The entries below are to be repeated verbatim, in full.

__________

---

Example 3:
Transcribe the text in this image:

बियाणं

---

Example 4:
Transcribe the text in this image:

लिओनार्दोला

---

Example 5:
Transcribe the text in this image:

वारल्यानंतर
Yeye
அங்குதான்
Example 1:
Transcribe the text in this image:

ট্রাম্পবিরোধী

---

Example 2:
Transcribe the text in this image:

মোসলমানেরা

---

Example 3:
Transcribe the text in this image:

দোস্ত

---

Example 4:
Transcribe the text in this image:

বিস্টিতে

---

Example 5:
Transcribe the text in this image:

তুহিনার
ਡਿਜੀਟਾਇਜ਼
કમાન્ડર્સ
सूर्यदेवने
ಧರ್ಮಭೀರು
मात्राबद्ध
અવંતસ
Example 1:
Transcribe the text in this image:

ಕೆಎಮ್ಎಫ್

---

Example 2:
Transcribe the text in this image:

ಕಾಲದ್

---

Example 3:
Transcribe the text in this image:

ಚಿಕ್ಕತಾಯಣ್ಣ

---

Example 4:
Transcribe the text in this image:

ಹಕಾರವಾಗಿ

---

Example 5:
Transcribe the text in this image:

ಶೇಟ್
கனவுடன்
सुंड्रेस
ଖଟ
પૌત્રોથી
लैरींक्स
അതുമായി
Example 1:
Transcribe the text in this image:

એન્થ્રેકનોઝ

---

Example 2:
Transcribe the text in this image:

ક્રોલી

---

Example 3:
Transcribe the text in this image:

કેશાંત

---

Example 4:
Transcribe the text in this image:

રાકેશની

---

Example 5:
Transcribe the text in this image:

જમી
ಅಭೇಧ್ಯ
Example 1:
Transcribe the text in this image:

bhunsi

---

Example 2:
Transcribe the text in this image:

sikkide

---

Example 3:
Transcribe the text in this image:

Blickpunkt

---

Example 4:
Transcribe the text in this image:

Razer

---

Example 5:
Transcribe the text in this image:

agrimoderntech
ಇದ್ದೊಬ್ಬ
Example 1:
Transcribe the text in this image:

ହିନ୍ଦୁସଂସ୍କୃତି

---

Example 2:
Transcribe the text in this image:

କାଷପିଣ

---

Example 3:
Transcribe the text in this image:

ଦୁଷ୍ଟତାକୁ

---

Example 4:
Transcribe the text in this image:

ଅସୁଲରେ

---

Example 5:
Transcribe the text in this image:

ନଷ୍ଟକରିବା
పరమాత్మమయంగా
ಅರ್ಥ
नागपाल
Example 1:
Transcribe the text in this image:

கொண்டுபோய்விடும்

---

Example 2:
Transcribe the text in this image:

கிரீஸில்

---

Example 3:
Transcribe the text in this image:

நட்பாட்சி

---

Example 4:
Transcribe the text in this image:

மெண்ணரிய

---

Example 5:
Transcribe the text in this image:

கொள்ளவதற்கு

__________

# Answer:
---

Example 3:
Transcribe the text in this image:

बियाणं

---

Example 4:
Transcribe the text in this image:

लिओनार्दोला

---

Example 5:
Transcribe the text in this image:

वारल्यानंतर
Yeye
அங்குதான்
Example 1:
Transcribe the text in this image:

ট্রাম্পবিরোধী

---

Example 2:
Transcribe the text in this image:

মোসলমানেরা

---

Example 3:
Transcribe the text in this image:

দোস্ত

---

Example 4:
Transcribe the text in this image:

বিস্টিতে

---

Example 5:
Transcribe the text in this image:

তুহিনার
ਡਿਜੀਟਾਇਜ਼
કમાન્ડર્સ
सूर्यदेवने
ಧರ್ಮಭೀರು
मात्राबद्ध
અવંતસ
Example 1:
Transcribe the text in this image:

ಕೆಎಮ್ಎಫ್

---

Example 2:
Transcribe the text in this image:

ಕಾಲದ್

---

Example 3:
Transcribe the text in this image:

ಚಿಕ್ಕತಾಯಣ್ಣ

---

Example 4:
Transcribe the text in this image:

ಹಕಾರವಾಗಿ

---

Example 5:
Transcribe the text in this image:

ಶೇಟ್
கனவுடன்
सुंड्रेस
ଖଟ
પૌત્રોથી
लैरींक्स
അതുമായി
Example 1:
Transcribe the text in this image:

એન્થ્રેકનોઝ

---

Example 2:
Transcribe the text in this image:

ક્રોલી

---

Example 3:
Transcribe the text in this image:

કેશાંત

---

Example 4:
Transcribe the text in this image:

રાકેશની

---

Example 5:
Transcribe the text in this image:

જમી
ಅಭೇಧ್ಯ
Example 1:
Transcribe the text in this image:

bhunsi

---

Example 2:
Transcribe the text in this image:

sikkide

---

Example 3:
Transcribe the text in this image:

Blickpunkt

---

Example 4:
Transcribe the text in this image:

Razer

---

Example 5:
Transcribe the text in this image:

agrimoderntech
ಇದ್ದೊಬ್ಬ
Example 1:
Transcribe the text in this image:

ହିନ୍ଦୁସଂସ୍କୃତି

---

Example 2:
Transcribe the text in this image:

କାଷପିଣ

---

Example 3:
Transcribe the text in this image:

ଦୁଷ୍ଟତାକୁ

---

Example 4:
Transcribe the text in this image:

ଅସୁଲରେ

---

Example 5:
Transcribe the text in this image:

ନଷ୍ଟକରିବା
పరమాత్మమయంగా
ಅರ್ಥ
नागपाल
Example 1:
Transcribe the text in this image:

கொண்டுபோய்விடும்

---

Example 2:
Transcribe the text in this image:

கிரீஸில்

---

Example 3:
Transcribe the text in this image:

நட்பாட்சி

---

Example 4:
Transcribe the text in this image:

மெண்ணரிய

---

Example 5:
Transcribe the text in this image:

கொள்ளவதற்கு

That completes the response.